BEST BAR: "For some low-key fun drinking, I really love the bars in Greenwood— the Baranof and the lounge at the China Jade."

BEST LOCAL RECORD STORE: Singles Going Steady.

BEST BAR JUKEBOX: "I haven't found the perfect jukebox, but the one at Duck Island Saloon (by Beth's Cafe on Aurora) has some stuff on it you won't find anywhere else, including a CD by Skate Death, an '80s punk band from Anchorage, Alaska, that's a forgotten classic."

BEST CANDIDATE FOR BAR RESURRECTION: "I really, really miss Gibson's. The room was great, the drinks were stiff and cheap, the owner was actually sane and fair, and hell, they gave me my first break when no one else was interested. Shows were so fun there."

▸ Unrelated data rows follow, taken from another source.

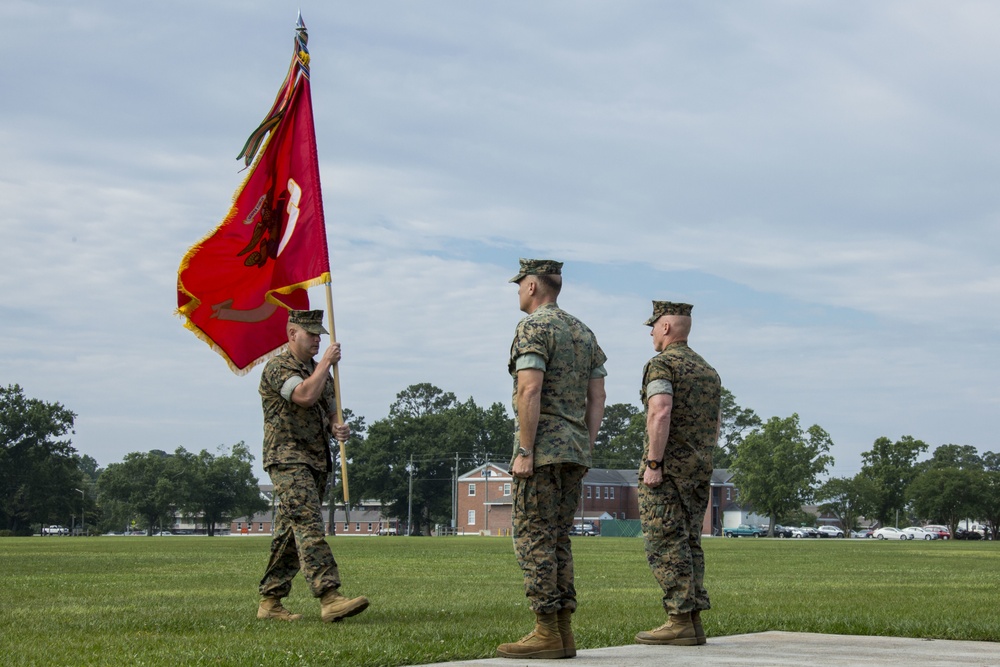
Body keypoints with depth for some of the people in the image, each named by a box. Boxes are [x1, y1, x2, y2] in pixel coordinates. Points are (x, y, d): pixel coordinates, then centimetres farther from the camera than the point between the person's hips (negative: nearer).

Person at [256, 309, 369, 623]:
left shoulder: (318, 371, 20)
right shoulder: (278, 367, -7)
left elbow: (330, 411, 23)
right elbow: (305, 396, -24)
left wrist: (338, 428, 0)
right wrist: (326, 363, -13)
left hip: (317, 461, 9)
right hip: (288, 459, -9)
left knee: (290, 534, 9)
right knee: (309, 526, -19)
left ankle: (270, 602, 14)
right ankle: (329, 598, -29)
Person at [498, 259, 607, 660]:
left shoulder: (533, 328, -9)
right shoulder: (584, 333, 17)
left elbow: (530, 392, -19)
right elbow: (597, 399, 15)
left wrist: (524, 452, -18)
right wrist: (584, 450, 16)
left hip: (543, 449, -8)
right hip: (574, 451, 8)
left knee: (534, 540, -6)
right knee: (558, 541, 12)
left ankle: (547, 634, -8)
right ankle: (563, 631, 10)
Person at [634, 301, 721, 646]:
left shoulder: (661, 364, -8)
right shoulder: (708, 370, 18)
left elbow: (660, 413, -21)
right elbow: (715, 426, 20)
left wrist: (653, 463, -20)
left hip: (666, 468, -8)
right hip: (699, 469, 8)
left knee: (666, 545, -7)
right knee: (688, 545, 10)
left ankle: (680, 621, -11)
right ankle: (693, 620, 7)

BEST NONVENUE VENUE: "A few years back, the Bainbridge Island band Maurice's Little Bastards on occasion would drive up to Capitol Hill, find an electrical outlet in an alley, and set up and play until their lookout would tell them the cops were coming. I thought that was brilliant."

BEST SEATTLE BAND: "I can't really answer this one, but if I'm pushed I would say the Sonics were fucking amazing."

BEST LIVE SHOW MEMORY: "Easy: Daisy Chainsaw at the Backstage in Ballard in the early '90s. I had never seen anything like that before, or since, and the fact that I never read anything about their live show in the press meant I was totally unprepared for such an intense show. I really can't explain it, but if you see a copy of their Eleventeen album, you should check it out."

BEST THING TO DO WHEN YOU DON'T WANT TO BE AROUND MUSIC OR THE PEOPLE WHO MAKE IT: "Go out kayaking. Agua Verde Paddle Club near the U District is the cheapest and nicest place I've found."